Oleh Masfardi, Kamis, 21 April 2016 | 13:04 WIB - Redaktur: R. Mustakim - 188


Jakarta, InfoPublik - Peraturan Menteri Kelautan dan Perikanan Nomor 2 tahun 2015 tentang Larangan Penggunaan Pukat Hela (trawal) dan Pukat Tarik (Seine Nets) di Wilayah Pengelolaan Perikanan segera dikaji ulang.

Ketua Komisi IV DPR RI Edhy Prabowo menegaskan, setahun setelah dikeluarkannya Permen itu, permasalahan seputar nelayan tak kunjung selesai.

“Sudah setahun lebih, permasalahan seputar nelayan kok tidak kelar. Dulu kita mengingatkan Peraturan Menteri No 1 dan 2 tahun 2015, itu semua dikaji dulu, termasuk petunjuk pelaksanaan dan petunjuk teknisnya,” tegas Edhy Prabowo di Jakarta, Kamis (21/4). 

Sebagaimana diketahui, sebagian besar masyarakat nelayan menolak Peraturan Menteri KP No 2 tahun 2015 dikarenakan minimnya sosialisasi, dan tidak ada penggantian alat tangkap ikan dari pemerintah.

Adapun alat tangkap yang dimiliki nelayan saat ini, sebagian besar dianggap tidak ramah lingkungan. Kebanyakan para nelayan itu keberatan dengan isi Permen yang menurut nelayan sangat memberatkan. 

Politisi F-Gerindra itu mengingatkan, KKP sebagai pihak yang menaungi masyarakat nelayan, seharusnya dapat menjadi pembina, bukan malah menjadi musuh nelayan. Sehingga, ketika KKP menerbitkan Permen itu, seharusnya ada solusi yang diberikan, misal dengan penggantian alat tangkap nelayan. Apalagi, Komisi IV DPR juga telah menggelontorkan kenaikan anggaran untuk KKP. 

“Anggaran KKP sudah kita berikan dua kali lipat lebih besar dibanding tahun sebelumnya. Harusnya lebih bagus. Sebelumnya Rp 5 triliun, sekarang mencapai Rp 11 triliun. Kalau sudah begitu, harusnya untuk mengganti alat tangkap nelayan itu, tidak sulit. Jika kita memberikan alat tangkap ke nelayan, ini secara tidak langsung memberikan lapangan kerja,” papar Edhy.

Edhy juga masih belum memahami maksud dari alat tangkap ikan yang diatur dalam Permen KP No 2 Tahun 2015 itu. Menurutnya, jika memang alat tangkap ikan itu perlu diatur, harus ada kejelasan, alat tangkap seperti apa yang dimaksud. 

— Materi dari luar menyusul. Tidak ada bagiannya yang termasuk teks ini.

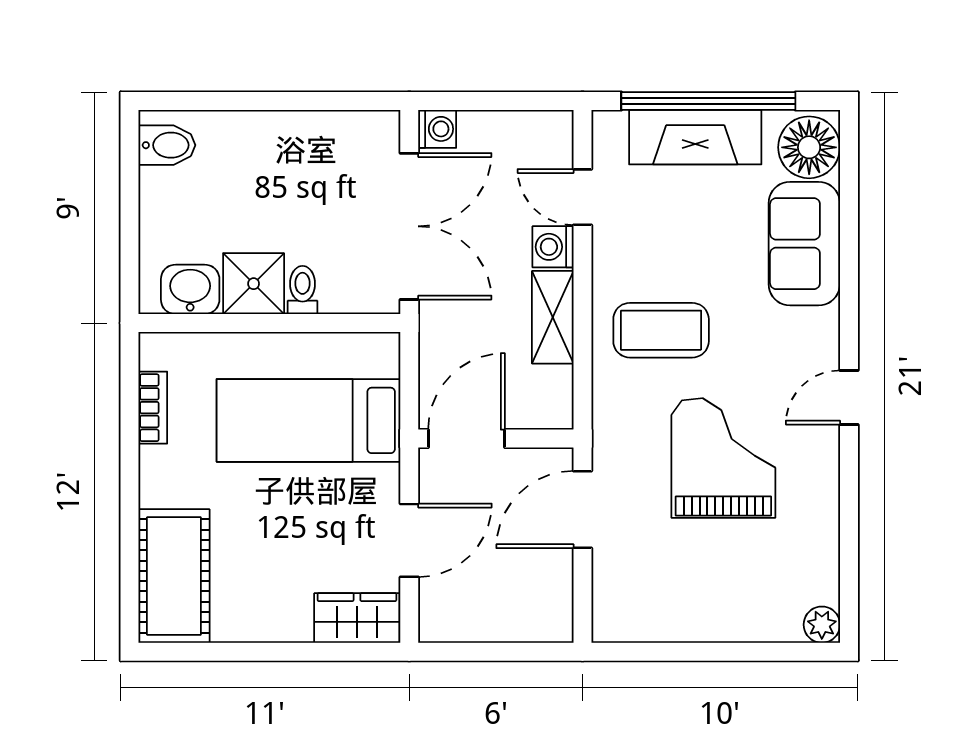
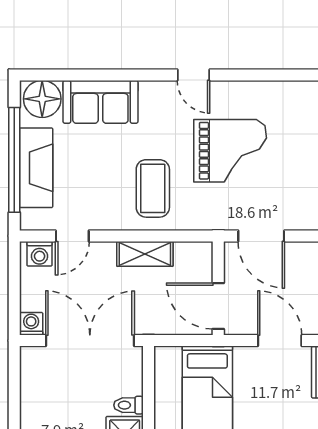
washing machine: (553, 247) -> (40, 254), moved
grand piano: (723, 458) -> (230, 151), turned 180

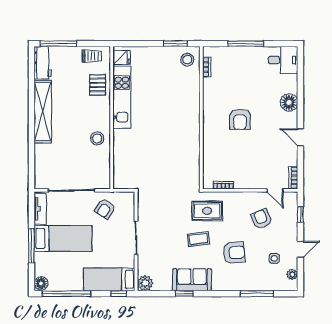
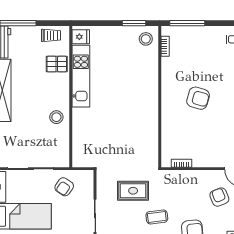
window: (246, 44) -> (187, 23), moved
pallet: (98, 85) -> (57, 64), turned 90
armchair: (240, 119) -> (198, 98), turned -74
rug: (207, 211) -> (133, 191), moved

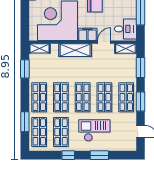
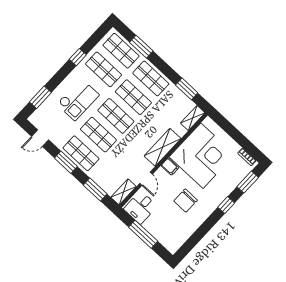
filing cabinet: (87, 34) -> (170, 167), width x0.50
window: (99, 155) -> (40, 97), moved

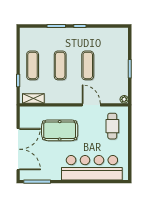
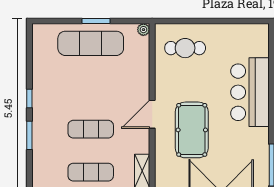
exercise mat: (88, 65) -> (91, 43), moved, width x1.36, depth x1.45
door: (91, 105) -> (152, 114), moved
bar counter: (92, 168) -> (250, 92), width x0.73

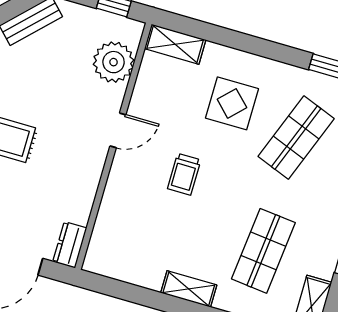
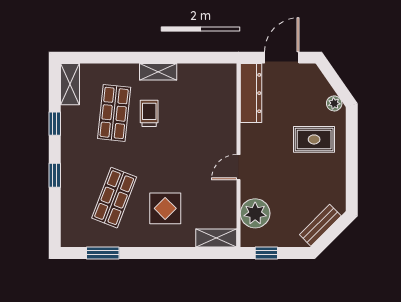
trolley: (184, 174) -> (149, 113), moved
dresser: (70, 245) -> (251, 93), width x1.96, depth x1.24

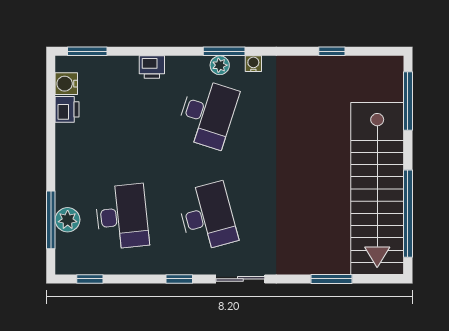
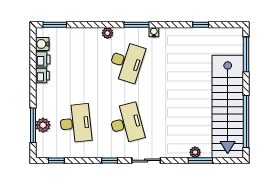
plant: (220, 65) -> (107, 33), moved
printer: (152, 67) -> (42, 76), moved, turned -90
plant: (323, 265) -> (195, 152), added

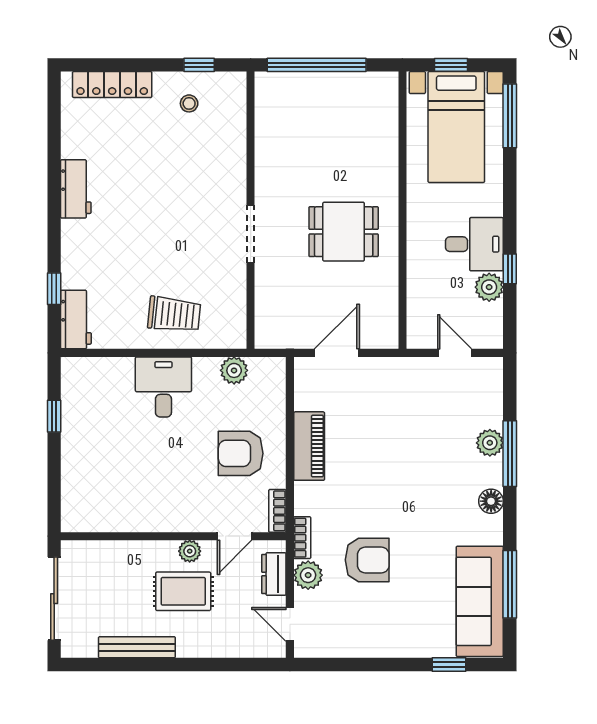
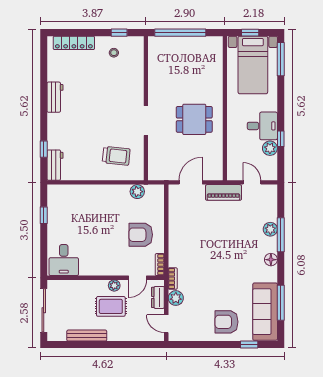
trolley: (174, 314) -> (116, 156), moved
desk: (163, 387) -> (64, 260), moved, turned 180
piano: (309, 446) -> (223, 192), moved, turned 90
armchair: (367, 560) -> (226, 322), moved, turned 180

“Soal alat tangkap saja ini masih simpang siur. Misalnya cantrang, lalu cantrang yang seperti apa. Ada yang bilang cantrang tidak ramah lingkungan. Lalu seperti apa cantrang yang ramah lingkungan. Kalau memang alat tangkap tidak ramah lingkungan tidak diperbolehkan, harusnya KKP memikirkan penggantinya dan itu harusnya tidak sulit,” tegas Edhy.